Самыми прекрасными были те дни, когда ему каким-то чудом удавалось сохранить до утра немного выпивки, так что проснувшись, даже не вставая с кровати, он мог тут же хлебнуть. Накатывало блаженство, но Марек старался не заснуть, чтобы не упустить это состояние. Вставал окосевший и садился на скамейку у дома. Всегда, раньше или позже, мимо проходил Имярек, который шел в Руду, ведя за руль велосипед. «Эй ты, малахольный бродяга», — говорил ему Марек Младший и поднимал трясущуюся руку в знак приветствия. Тот одаривал его беззубой улыбкой. Носки-то его нашлись. Ветер сорвал и скинул их на траву.
В ноябре Имярек привез ему черного щенка. «На-ка, — сказал он. — Это чтоб тебе не грустить без Дианы. Хороша была кобылка». Марек Младший вначале взял собаку в дом, но вскорости ему надоело подтирать за ней лужи. Поэтому он выволок во двор старую ванну, перевернул вверх дном и подпер двумя камнями.
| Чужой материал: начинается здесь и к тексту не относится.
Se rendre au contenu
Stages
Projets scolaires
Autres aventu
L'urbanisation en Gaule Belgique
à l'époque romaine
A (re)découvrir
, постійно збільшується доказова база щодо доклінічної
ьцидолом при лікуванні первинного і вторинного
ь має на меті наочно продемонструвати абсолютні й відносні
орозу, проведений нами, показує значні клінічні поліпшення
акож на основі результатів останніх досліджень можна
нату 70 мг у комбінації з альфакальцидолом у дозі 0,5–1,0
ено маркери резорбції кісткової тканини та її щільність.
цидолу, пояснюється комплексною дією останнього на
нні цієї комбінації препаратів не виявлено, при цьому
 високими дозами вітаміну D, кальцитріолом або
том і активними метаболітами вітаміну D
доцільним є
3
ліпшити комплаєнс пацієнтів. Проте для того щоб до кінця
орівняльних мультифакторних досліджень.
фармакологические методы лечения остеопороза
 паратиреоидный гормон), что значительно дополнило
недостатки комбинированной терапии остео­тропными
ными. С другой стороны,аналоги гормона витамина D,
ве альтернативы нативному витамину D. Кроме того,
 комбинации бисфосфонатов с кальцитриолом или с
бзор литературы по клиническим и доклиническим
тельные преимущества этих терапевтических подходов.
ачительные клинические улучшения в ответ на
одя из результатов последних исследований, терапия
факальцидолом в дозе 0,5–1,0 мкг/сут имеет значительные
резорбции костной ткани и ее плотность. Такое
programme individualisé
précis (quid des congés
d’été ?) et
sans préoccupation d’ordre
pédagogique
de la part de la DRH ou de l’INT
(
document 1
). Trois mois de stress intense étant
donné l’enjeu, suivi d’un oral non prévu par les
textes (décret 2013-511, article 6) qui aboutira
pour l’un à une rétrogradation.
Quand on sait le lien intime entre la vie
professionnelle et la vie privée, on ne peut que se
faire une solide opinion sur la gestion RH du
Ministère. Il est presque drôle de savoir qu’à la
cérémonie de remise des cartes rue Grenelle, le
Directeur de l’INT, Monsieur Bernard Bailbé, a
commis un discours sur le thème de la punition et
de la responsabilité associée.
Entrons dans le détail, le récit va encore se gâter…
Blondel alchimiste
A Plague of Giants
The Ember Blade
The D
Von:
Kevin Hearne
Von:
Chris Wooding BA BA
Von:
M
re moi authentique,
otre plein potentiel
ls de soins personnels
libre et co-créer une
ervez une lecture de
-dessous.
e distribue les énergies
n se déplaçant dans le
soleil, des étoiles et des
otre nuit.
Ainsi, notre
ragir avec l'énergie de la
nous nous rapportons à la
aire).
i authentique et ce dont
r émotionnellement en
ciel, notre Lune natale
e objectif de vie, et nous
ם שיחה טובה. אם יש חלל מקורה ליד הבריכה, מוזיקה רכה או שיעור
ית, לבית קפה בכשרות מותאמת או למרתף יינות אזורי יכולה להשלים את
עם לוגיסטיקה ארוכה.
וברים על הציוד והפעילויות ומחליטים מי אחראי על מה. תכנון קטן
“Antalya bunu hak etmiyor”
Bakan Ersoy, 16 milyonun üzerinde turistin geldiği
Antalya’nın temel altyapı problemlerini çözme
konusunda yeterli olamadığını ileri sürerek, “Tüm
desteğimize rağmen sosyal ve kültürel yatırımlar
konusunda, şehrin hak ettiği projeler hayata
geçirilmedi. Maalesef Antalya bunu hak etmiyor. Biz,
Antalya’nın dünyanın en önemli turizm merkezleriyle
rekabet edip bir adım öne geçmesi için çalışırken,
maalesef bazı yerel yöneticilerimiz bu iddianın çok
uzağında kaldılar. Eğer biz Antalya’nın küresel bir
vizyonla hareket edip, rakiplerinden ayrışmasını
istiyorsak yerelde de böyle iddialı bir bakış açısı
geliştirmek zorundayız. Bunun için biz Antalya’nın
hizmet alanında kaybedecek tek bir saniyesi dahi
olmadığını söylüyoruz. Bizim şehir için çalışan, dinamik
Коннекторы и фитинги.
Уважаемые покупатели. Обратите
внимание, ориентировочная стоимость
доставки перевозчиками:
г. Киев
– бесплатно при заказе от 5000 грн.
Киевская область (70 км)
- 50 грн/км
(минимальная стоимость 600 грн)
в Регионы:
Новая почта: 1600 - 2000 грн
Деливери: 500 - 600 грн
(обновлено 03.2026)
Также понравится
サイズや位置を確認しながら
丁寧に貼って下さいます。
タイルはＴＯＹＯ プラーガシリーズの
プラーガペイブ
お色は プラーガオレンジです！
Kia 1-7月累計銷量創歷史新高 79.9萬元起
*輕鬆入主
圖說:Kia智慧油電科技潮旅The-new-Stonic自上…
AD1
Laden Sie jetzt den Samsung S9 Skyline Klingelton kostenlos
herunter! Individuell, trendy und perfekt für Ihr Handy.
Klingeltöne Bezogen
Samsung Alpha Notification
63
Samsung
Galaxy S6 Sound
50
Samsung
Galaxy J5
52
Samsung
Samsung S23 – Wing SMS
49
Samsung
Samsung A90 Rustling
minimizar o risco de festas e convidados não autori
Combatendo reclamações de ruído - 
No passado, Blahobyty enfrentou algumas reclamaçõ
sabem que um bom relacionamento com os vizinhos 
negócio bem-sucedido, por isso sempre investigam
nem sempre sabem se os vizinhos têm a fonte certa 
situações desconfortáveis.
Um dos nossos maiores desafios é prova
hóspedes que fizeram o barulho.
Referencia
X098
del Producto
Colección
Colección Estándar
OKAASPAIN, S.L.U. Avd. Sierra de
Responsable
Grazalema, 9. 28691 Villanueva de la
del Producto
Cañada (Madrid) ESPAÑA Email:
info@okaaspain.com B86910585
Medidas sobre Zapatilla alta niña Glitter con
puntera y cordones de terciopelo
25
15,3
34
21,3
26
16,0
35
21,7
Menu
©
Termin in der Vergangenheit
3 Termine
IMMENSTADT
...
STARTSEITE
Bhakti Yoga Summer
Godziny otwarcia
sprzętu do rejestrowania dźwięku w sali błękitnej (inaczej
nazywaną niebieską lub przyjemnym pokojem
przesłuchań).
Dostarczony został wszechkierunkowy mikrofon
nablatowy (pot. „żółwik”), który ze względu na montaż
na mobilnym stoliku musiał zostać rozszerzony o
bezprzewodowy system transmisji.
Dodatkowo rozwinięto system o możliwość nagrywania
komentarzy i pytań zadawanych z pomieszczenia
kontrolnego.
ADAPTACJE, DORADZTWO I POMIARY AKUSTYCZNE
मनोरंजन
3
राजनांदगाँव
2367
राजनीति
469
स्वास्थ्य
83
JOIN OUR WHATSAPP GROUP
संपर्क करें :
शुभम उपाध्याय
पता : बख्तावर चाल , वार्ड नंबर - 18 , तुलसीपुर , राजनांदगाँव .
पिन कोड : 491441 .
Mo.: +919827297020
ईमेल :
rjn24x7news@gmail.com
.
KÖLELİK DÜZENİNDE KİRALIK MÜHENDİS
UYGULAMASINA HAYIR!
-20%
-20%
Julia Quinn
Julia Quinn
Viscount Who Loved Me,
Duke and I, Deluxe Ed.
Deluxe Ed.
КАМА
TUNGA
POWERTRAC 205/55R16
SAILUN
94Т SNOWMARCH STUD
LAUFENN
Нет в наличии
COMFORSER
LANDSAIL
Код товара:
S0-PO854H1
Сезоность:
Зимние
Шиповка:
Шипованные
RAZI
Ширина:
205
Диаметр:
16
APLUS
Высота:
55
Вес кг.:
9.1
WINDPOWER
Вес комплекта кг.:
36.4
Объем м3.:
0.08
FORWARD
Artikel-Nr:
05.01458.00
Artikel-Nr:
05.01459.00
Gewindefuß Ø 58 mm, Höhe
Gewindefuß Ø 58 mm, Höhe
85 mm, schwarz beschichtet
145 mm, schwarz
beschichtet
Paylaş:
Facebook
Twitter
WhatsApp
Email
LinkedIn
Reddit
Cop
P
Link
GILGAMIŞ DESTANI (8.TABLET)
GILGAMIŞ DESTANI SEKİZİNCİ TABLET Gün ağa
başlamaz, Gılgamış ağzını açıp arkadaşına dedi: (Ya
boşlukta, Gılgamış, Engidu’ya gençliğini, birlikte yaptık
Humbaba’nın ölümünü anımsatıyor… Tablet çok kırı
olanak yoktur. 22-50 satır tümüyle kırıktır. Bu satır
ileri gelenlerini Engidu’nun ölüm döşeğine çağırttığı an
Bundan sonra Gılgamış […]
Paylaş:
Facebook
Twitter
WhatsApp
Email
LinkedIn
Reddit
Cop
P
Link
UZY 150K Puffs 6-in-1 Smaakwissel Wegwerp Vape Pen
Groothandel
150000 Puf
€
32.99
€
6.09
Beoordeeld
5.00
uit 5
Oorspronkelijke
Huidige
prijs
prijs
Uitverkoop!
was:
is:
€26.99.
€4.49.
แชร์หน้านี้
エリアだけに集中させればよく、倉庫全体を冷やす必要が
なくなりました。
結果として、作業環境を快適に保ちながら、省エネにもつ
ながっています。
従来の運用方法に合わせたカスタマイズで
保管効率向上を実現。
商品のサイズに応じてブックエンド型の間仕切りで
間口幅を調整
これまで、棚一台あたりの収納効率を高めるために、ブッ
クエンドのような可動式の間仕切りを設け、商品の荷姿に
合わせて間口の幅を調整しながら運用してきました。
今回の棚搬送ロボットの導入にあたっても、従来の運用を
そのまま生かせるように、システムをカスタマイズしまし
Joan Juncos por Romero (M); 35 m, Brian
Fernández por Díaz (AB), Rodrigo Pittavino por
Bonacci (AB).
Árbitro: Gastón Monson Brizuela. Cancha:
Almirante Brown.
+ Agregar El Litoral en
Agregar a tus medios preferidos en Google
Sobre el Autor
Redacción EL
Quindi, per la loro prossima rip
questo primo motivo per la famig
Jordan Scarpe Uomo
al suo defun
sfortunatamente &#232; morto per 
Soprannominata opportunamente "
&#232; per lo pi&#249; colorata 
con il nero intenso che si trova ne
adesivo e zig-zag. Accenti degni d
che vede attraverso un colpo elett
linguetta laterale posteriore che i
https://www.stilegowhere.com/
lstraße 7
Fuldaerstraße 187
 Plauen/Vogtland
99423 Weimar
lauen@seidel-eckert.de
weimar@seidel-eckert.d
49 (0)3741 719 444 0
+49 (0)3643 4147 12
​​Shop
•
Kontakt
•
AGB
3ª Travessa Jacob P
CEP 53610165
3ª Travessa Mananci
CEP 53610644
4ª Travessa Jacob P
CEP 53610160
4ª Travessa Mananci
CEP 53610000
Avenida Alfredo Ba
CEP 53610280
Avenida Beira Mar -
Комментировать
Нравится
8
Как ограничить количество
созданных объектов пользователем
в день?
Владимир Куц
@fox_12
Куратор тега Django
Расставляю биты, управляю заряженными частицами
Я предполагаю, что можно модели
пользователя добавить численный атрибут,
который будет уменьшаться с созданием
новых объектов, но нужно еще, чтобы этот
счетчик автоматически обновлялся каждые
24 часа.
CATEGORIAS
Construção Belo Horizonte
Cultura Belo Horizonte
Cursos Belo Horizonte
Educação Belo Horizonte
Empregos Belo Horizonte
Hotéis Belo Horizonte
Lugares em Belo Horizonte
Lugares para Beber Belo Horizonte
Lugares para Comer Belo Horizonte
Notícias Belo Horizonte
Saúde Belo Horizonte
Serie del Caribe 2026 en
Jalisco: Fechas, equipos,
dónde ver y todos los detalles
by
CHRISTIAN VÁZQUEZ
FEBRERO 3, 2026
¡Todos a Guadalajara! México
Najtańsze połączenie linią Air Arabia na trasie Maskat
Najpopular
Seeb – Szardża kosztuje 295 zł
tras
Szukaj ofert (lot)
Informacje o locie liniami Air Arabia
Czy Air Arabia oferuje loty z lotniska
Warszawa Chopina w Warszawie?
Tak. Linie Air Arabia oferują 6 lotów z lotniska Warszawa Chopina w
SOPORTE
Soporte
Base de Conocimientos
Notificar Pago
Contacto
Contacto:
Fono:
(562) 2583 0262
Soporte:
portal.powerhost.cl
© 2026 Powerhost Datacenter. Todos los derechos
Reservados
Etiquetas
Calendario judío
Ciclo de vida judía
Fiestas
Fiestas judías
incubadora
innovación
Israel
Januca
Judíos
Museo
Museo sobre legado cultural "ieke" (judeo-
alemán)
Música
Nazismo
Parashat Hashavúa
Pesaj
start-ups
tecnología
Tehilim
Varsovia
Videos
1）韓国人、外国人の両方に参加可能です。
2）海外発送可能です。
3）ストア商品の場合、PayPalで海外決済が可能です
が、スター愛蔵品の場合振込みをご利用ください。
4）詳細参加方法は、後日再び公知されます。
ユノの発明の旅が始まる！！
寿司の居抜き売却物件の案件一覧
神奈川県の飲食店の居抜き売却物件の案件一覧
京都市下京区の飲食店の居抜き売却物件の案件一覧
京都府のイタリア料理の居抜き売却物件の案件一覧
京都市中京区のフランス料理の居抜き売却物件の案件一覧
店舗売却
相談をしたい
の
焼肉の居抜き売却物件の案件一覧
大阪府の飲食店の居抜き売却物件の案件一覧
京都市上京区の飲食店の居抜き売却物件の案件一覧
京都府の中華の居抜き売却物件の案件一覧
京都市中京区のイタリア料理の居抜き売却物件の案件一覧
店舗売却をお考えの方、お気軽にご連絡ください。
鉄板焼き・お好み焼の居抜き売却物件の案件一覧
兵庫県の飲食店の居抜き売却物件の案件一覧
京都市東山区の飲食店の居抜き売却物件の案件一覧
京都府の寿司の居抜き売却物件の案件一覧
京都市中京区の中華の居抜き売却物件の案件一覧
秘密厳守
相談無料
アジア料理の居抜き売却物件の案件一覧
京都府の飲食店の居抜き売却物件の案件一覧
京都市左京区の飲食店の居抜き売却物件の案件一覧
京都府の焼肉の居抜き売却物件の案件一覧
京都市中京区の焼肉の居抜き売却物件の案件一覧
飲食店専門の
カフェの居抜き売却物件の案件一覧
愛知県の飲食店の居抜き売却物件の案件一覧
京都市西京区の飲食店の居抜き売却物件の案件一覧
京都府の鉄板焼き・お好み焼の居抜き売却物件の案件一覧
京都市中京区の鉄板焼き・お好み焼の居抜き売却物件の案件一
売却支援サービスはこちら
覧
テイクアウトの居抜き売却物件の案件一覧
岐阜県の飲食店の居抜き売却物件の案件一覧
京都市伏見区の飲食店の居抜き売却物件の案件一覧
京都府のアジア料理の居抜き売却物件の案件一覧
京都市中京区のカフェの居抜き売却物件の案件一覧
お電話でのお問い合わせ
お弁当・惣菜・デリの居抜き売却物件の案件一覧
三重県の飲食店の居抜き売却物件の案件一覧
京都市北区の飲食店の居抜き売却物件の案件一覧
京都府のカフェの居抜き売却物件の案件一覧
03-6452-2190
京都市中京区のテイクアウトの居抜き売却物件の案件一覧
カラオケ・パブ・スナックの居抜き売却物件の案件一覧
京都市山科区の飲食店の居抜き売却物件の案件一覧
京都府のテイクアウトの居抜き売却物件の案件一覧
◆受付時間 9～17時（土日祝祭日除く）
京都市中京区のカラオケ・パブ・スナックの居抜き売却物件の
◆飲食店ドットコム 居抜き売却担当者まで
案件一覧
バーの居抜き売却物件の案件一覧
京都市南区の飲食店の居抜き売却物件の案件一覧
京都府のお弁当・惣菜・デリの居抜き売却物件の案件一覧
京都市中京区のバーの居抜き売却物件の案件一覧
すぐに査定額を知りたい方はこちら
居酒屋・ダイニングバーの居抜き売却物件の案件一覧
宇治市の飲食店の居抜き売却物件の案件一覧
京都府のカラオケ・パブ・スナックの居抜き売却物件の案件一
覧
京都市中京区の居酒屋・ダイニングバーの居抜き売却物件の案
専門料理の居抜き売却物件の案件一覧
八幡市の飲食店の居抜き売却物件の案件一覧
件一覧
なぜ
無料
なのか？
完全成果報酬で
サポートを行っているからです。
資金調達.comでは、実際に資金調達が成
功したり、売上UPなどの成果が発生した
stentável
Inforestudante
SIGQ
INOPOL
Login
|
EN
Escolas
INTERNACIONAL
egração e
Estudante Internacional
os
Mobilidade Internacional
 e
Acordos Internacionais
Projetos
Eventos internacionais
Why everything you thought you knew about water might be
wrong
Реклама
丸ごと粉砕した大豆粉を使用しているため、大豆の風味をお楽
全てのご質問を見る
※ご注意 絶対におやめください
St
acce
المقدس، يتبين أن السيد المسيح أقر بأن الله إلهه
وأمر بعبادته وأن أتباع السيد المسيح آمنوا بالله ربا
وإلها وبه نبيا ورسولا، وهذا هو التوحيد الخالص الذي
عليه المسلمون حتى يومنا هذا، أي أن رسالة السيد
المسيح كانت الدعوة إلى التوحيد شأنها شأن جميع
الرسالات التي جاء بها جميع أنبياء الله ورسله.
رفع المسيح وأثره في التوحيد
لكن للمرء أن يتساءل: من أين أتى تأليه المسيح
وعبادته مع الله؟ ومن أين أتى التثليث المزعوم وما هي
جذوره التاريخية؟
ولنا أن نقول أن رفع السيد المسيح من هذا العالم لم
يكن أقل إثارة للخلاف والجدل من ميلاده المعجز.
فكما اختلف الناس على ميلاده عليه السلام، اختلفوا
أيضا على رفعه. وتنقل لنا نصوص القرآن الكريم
В землю вбил крюк и привязал к нему на цепи щенка. Получилась этакая затейливая будка. Щенок на первых порах скулил и выл, но в конце концов привык. Вилял хвостом, когда Марек Младший выносил ему жратву. С этой собакой Мареку стало как будто бы лучше, и птаха в нем немного поутихла. Так ведь нет — в декабре выпал снег, и как-то ночью случился такой мороз, что собака замерзла. Он нашел ее поутру, припорошенную снегом, похожую на кучу старого тряпья. Марек Младший пнул ее ногой — пес полностью окостенел.
В Сочельник его пригласила к себе сестра, но он сразу же с ней повздорил из-за того, что она не хотела подать на ужин водку.
— Да что ж это за праздник, мать твою, без водки, — сказал он зятю. Оделся и ушел.
Люди уже шли на рождественскую службу в костел, чтобы занять получше места. Марек покрутился возле храма, высматривая в темноте знакомые лица. Перекинулся словом с Имяреком — даже тот притащился по снегу в село.
— Во зима-то, — сказал Имярек, широко улыбнулся и хлопнул Марека по спине.
— Ну-ну, полегче, старый дурень, — ответил ему Марек Младший.
— Да-да, — кивнул Имярек и вошел в костел. Люди шли мимо Марека Младшего и сдержанно отвечали на его поклоны. Стряхивали на пороге снег с обуви и проходили внутрь. Марек закурил, услышал, как захлопали потрепанные крылья. Наконец зазвенели колокольчики, народ притих, и раздался голос священника, искаженный микрофоном. Марек вошел внутрь и кончиками пальцев прикоснулся к холодной поверхности освященной воды, но не перекрестился. Через минуту ему стало нехорошо от удушливых испарений шуб и нарядных пальто, извлеченных бог знает откуда. Вдруг его осенило. Он протиснулся обратно ко входу и вышел на улицу. Снег валил так, точно хотел замести все следы. Марек Младший направился прямиком в магазин. По пути заглянул в сестрин сарай и взял там кирку. Высадил этой киркой дверь и набил карманы бутылками. Засовывал водку за пазуху и в штаны. Его распирало от смеха. «Хрен собачий они здесь найдут», — сказал он себе и всю ночь переливал водку в бак для воды возле печки. Бутылки зашвырнул в колодец.